Her opponent, 31-year-old first-time candidate Hamadeh, made baseless allegations of election malfeasance one of his campaign’s central issues. He has repeatedly promised to pursue criminal charges against “those who worked to rob President Trump in the rigged 2020 election.” In one social media post, he vowed “a day of reckoning” and added an image of handcuffs. With votes still being counted, Hamadeh urged supporters to “FIGHT LIKE HELL,” a Trump rallying cry in 2020.

So far, few of the candidates’ backers have appeared willing to fight — at least not in the aggressive, militaristic manner groups displayed following Trump’s loss.

Outside of Maricopa County’s ballot tabulation center, the site of raucous protests in 2020, small crowds of conservatives gathered in recent days. On the first occasion, they numbered near 100. On the second, their ranks had dwindled to a couple dozen.

The mood was subdued, and the protests peaceful. Sheriff’s deputies outnumbered attendees, and a drone buzzed overhead. People prayed or waved signs, alternately urging workers to “count the votes” and alleging that Democrats were corrupt.

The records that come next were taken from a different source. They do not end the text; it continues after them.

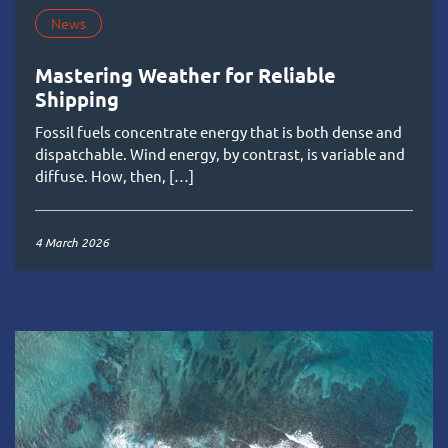
News
Mastering Weather for Reliable
Shipping
Fossil fuels concentrate energy that is both dense and
dispatchable. Wind energy, by contrast, is variable and
diffuse. How, then, […]
4 March 2026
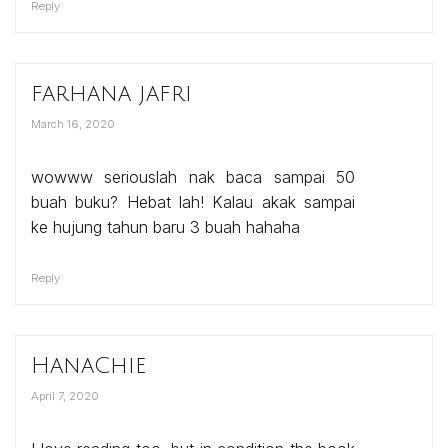
Reply
farhana jafri
March 16, 2020
wowww seriouslah nak baca sampai 50
buah buku? Hebat lah! Kalau akak sampai
ke hujung tahun baru 3 buah hahaha
Reply
HanaChie
April 7, 2020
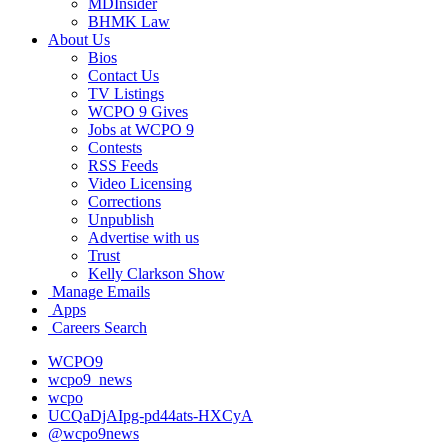
MDInsider
BHMK Law
About Us
Bios
Contact Us
TV Listings
WCPO 9 Gives
Jobs at WCPO 9
Contests
RSS Feeds
Video Licensing
Corrections
Unpublish
Advertise with us
Trust
Kelly Clarkson Show
Manage Emails
Apps
Careers Search
WCPO9
wcpo9_news
wcpo
UCQaDjAIpg-pd44ats-HXCyA
@wcpo9news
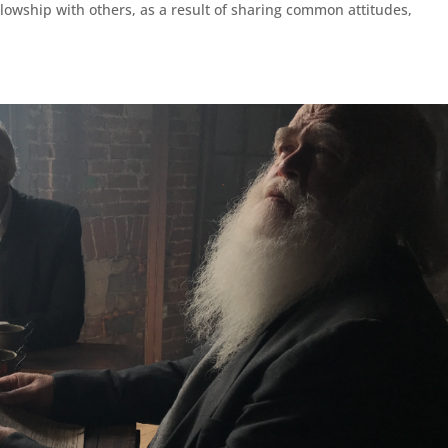
llowship with others, as a result of sharing common attitudes,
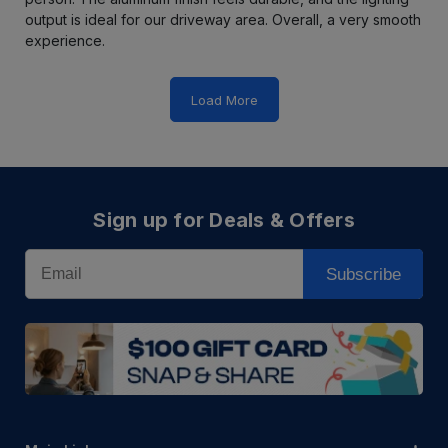
output is ideal for our driveway area. Overall, a very smooth
experience.
Load More
Sign up for Deals & Offers
Email
Subscribe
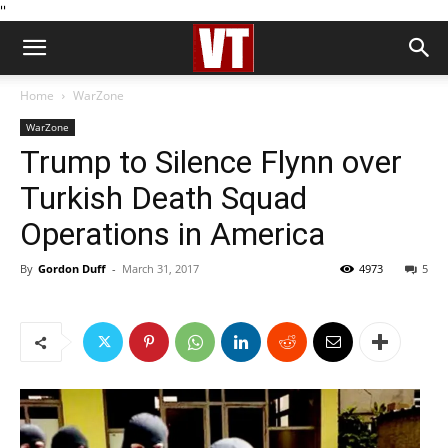
''
Home
WarZone
WarZone
Trump to Silence Flynn over
Turkish Death Squad
Operations in America
By
Gordon Duff
-
March 31, 2017
4973
5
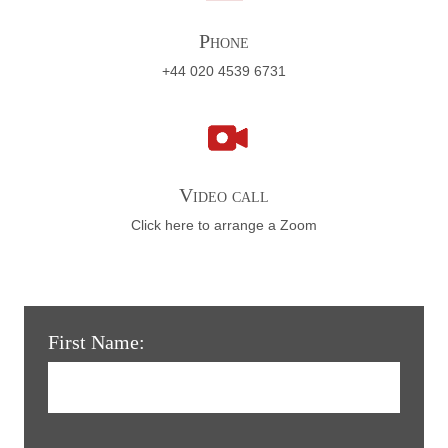
Phone
+44 020 4539 6731
Video call
Click here to arrange a Zoom
First Name:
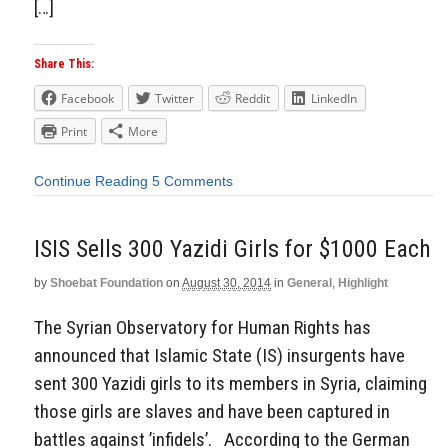
[…]
Share This:
Facebook
Twitter
Reddit
LinkedIn
Print
More
Continue Reading
5 Comments
ISIS Sells 300 Yazidi Girls for $1000 Each
by
Shoebat Foundation
on
August 30, 2014
in
General
,
Highlight
The Syrian Observatory for Human Rights has
announced that Islamic State (IS) insurgents have
sent 300 Yazidi girls to its members in Syria, claiming
those girls are slaves and have been captured in
battles against ’infidels’. According to the German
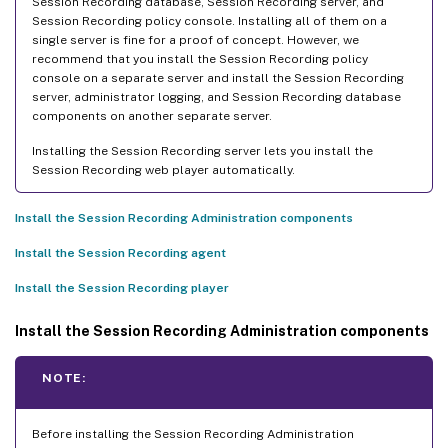
Session Recording database, Session Recording server, and
Session Recording policy console. Installing all of them on a
single server is fine for a proof of concept. However, we
recommend that you install the Session Recording policy
console on a separate server and install the Session Recording
server, administrator logging, and Session Recording database
components on another separate server.
Installing the Session Recording server lets you install the
Session Recording web player automatically.
Install the Session Recording Administration components
Install the Session Recording agent
Install the Session Recording player
Install the Session Recording Administration components
NOTE:
Before installing the Session Recording Administration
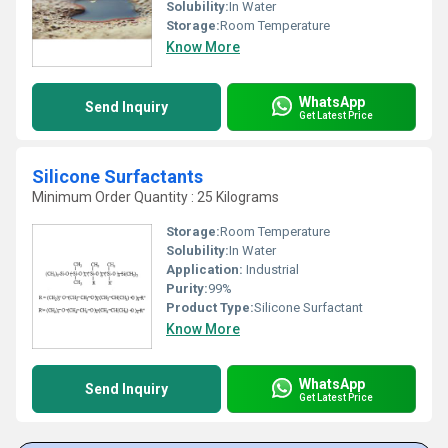
Solubility:
In Water
Storage:
Room Temperature
Know More
WhatsApp
Send Inquiry
Get Latest Price
Silicone Surfactants
Minimum Order Quantity : 25 Kilograms
Storage:
Room Temperature
Solubility:
In Water
Application:
Industrial
Purity:
99%
Product Type:
Silicone Surfactant
Know More
WhatsApp
Send Inquiry
Get Latest Price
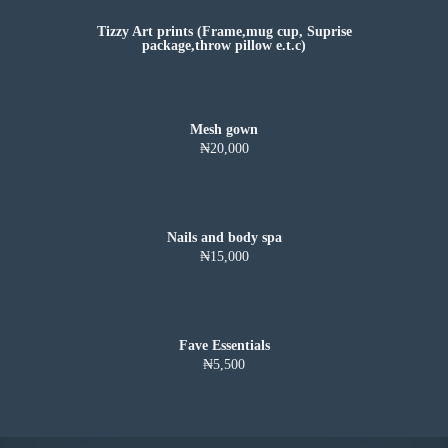
Tizzy Art prints (Frame,mug cup, Suprise
package,throw pillow e.t.c)
Mesh gown
₦20,000
Nails and body spa
₦15,000
Fave Essentials
₦5,500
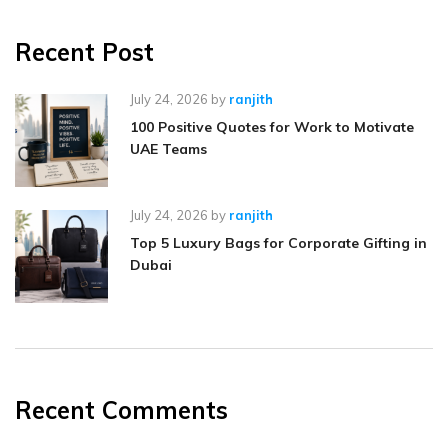
Recent Post
July 24, 2026
by
ranjith
100 Positive Quotes for Work to Motivate
UAE Teams
July 24, 2026
by
ranjith
Top 5 Luxury Bags for Corporate Gifting in
Dubai
Recent Comments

Carol Gairing, 67, was one of a few people who attended both events, making the 45-minute drive from her home in Chandler twice in three days. On Monday, she held a Kari Lake sign and said she wasn’t sure “if anything nefarious is happening,” but that she just wanted “the truth to be revealed.”

“We’re not a rowdy group,” Gairing said, adding that she’d “like to see a recount” in the Lake race, but wasn’t hopeful about legal challenges.

“I’m not sure I trust that the courts are going to be in our favor,” she said.

The next day, at Hobbs’ victory party inside a small, Latina-owned business in downtown Phoenix, the mood — and the outlook on the country’s future — was decidedly different.

Gov. Doug Ducey (R) had just called to congratulate her, beginning an orderly transition of power. When Hobbs took the mic, she faced the same throng of television cameras that spent much of the past year following Lake, and she warned that attacks on democracy would continue.

“It is on all of us to continue to defend it,” she said.

Michele Newcomb, a 64-year-old Phoenix resident, watched from the crowd. She had been dismayed by her state’s open grapple with basic democratic traditions, and the unexpected win gave her hope.

“I support democracy,” she said, tears in her eyes.

Hobbs left the stage accompanied by a state police detail that is now responsible for her protection. She is expected to be sworn into office on Jan. 2.

Isaac Stanley-Becker and Hannah Knowles contributed to this report.